The Sixers traded the disgruntled point guard to the Brooklyn Nets on Feb. 10 along with Seth Curry and Andre Drummond and two first-round picks for James Harden and Paul Millsap.

» READ MORE: The Sixers acquire James Harden from Nets in a deadline-day trade and end the Ben Simmons Saga

That came after Simmons told the Sixers this summer that he wanted to be traded and wouldn’t report to training camp.

Simmons joined the team right before the start of the season, but never played in a game. He told the Sixers that he wasn’t mentally ready to play for the team. That led to his salary being docked $360,000 for each game he missed. For a while, the Sixers also fined him for small indiscretions like failing to tape his ankles for practice.

Early on, Simmons was more of a distraction than anything else.

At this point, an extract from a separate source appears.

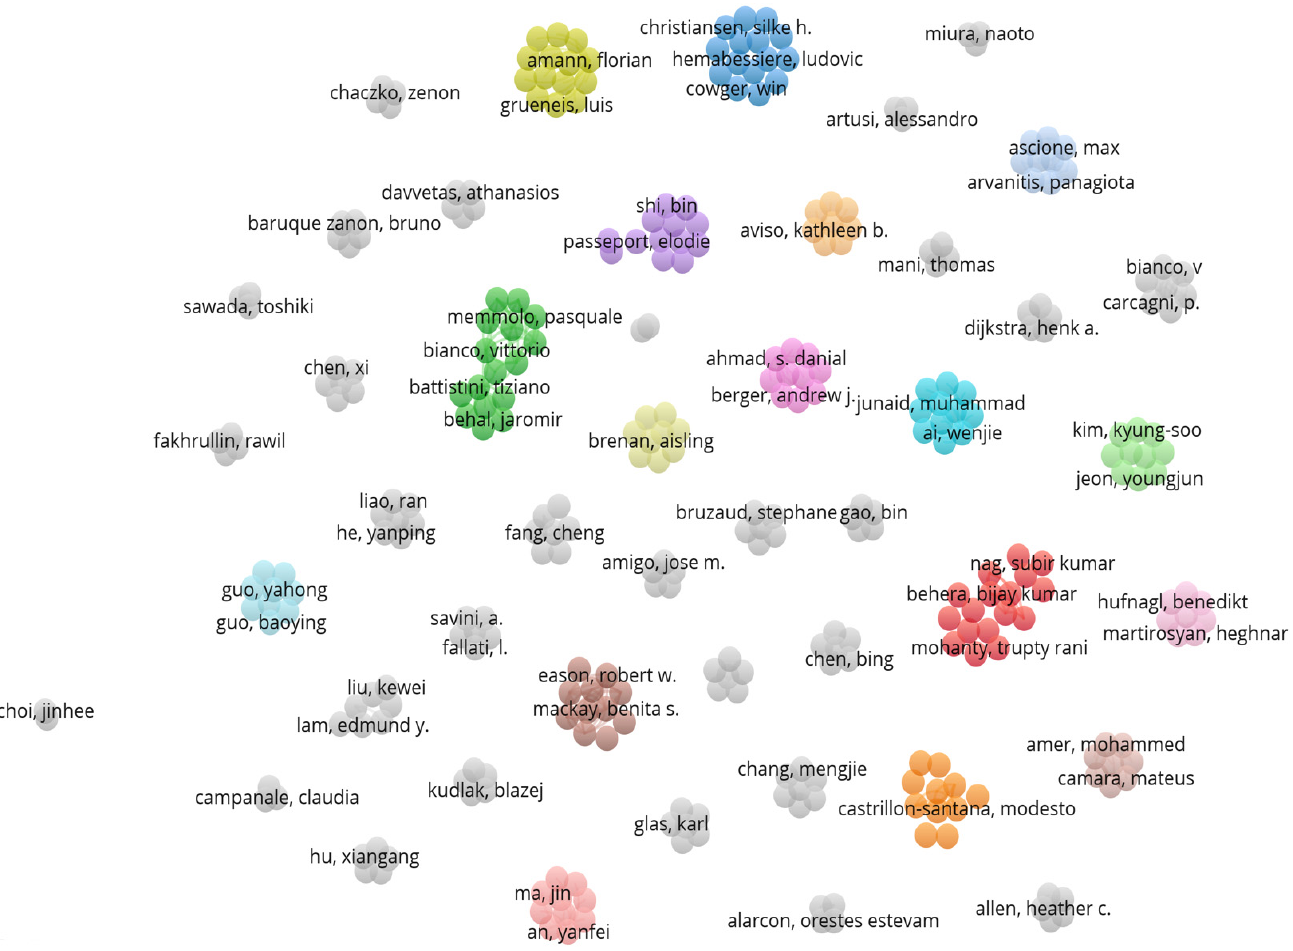
Figure 12. Closest collaborative relationship of authors (visualized with VOSviewer) by setting the threshold to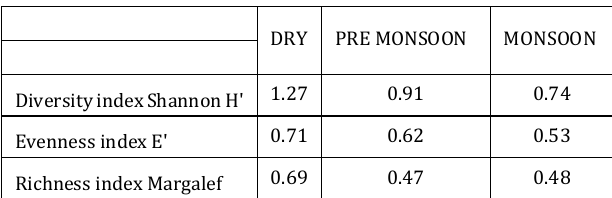
Table 5: Diversity indices at Station 2 during all seasons DRY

Back on Oct. 19, the day before the season opener at the New Orleans Pelicans, Simmons was thrown out of practice and suspended one game for conduct detrimental to the team.

A league source said Simmons was kicked out for failing to engage during drills. Sixers coach Doc Rivers had an exchange with Simmons about his lack of effort. The conversation ended with Rivers asking Simmons if wanted to go home or be more engaged, the source said. So the three-time All-Star left.

But as the season progressed, it was hard to tell that Simmons was still a member of the team. He didn’t accompany them to games. Nor did his teammates talk about him in the media. It was as if everyone was waiting for him to get dealt at the trade deadline for a fresh start.

» READ MORE: Sources: Ben Simmons tells team brass he no longer wants to be a Sixer, and he does not intend to report to training camp

The Sixers were notified after the season through his agent that Simmons wanted to be traded. The team made it known he was available in trade, but demanded equal value in return. Simmons had no interaction with the Sixers’ brass until late August when Rivers, managing partner Josh Harris, general manager Elton Brand, and president of basketball operations Daryl Morey met with him in Los Angeles. At that point, he personally demanded a trade and told them that he wasn’t coming to training camp.

Simmons made good on his word through almost all of preseason before ending his 14-day holdout on Oct. 11, when he showed up for a COVID-19 test and entered the league’s health and safety protocols.